WORK TO BE COMPLETED: Take the entries that follow and return exactly the lines from the one holding "[383,352,638,368] folder create" through the one holding "[303,421,385,433] coder editor.", both included. Nothing else is needed.

DATASET RECORDS:
========================================================================
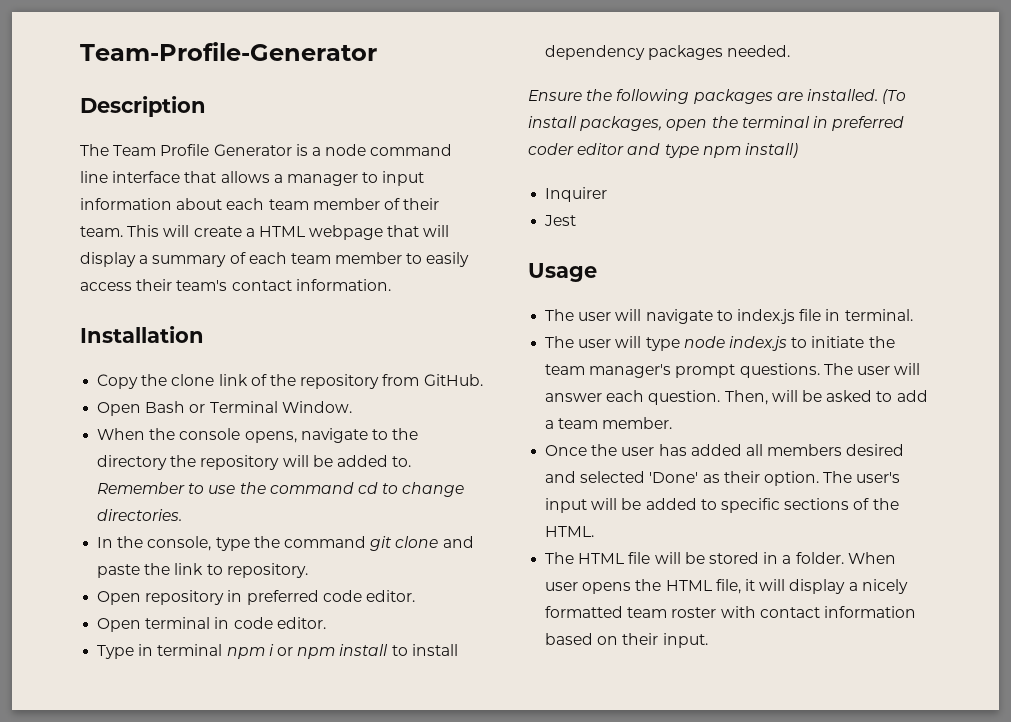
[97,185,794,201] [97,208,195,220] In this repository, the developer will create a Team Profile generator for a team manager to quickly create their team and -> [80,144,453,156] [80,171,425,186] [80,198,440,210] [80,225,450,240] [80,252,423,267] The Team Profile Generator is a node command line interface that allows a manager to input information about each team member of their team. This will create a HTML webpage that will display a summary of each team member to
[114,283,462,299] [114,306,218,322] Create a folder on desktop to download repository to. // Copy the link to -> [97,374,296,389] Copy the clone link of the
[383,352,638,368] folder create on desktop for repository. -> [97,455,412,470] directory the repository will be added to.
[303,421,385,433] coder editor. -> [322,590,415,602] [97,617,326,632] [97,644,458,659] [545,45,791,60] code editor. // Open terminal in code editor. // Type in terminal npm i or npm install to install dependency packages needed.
========================================================================
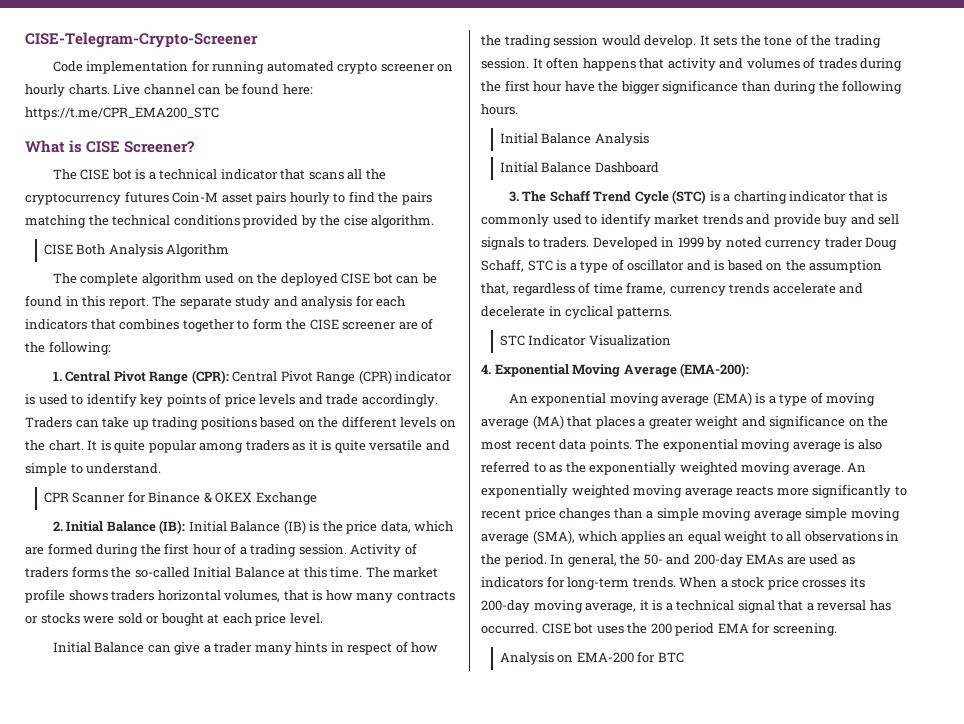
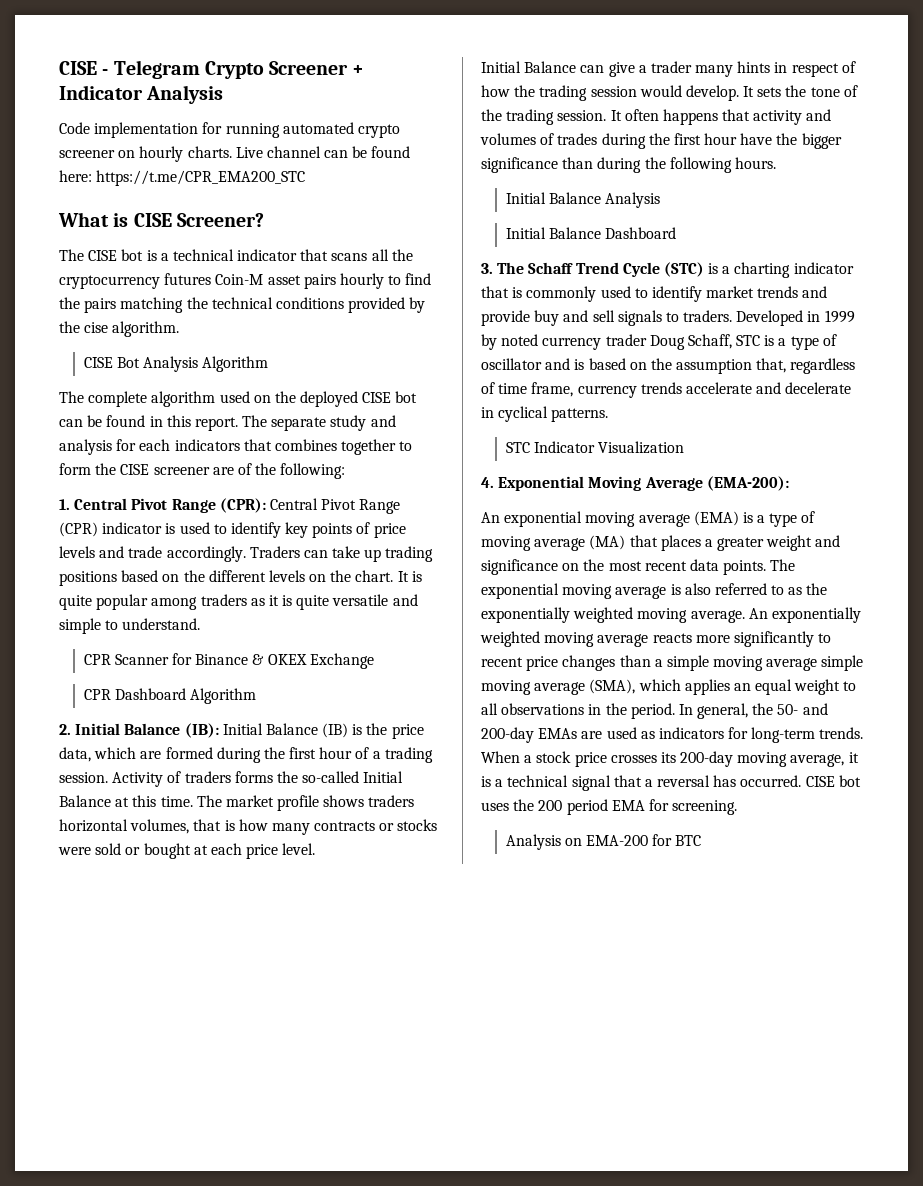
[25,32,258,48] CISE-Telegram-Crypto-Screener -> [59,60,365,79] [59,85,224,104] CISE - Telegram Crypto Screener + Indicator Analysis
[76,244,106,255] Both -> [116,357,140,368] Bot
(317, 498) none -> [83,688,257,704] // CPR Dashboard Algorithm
========================================================================
EXERCISE RESPONSE:
[383,352,638,368] folder create on desktop for repository. -> [97,455,412,470] directory the repository will be added to.
[303,421,385,433] coder editor. -> [322,590,415,602] [97,617,326,632] [97,644,458,659] [545,45,791,60] code editor. // Open terminal in code editor. // Type in terminal npm i or npm install to install dependency packages needed.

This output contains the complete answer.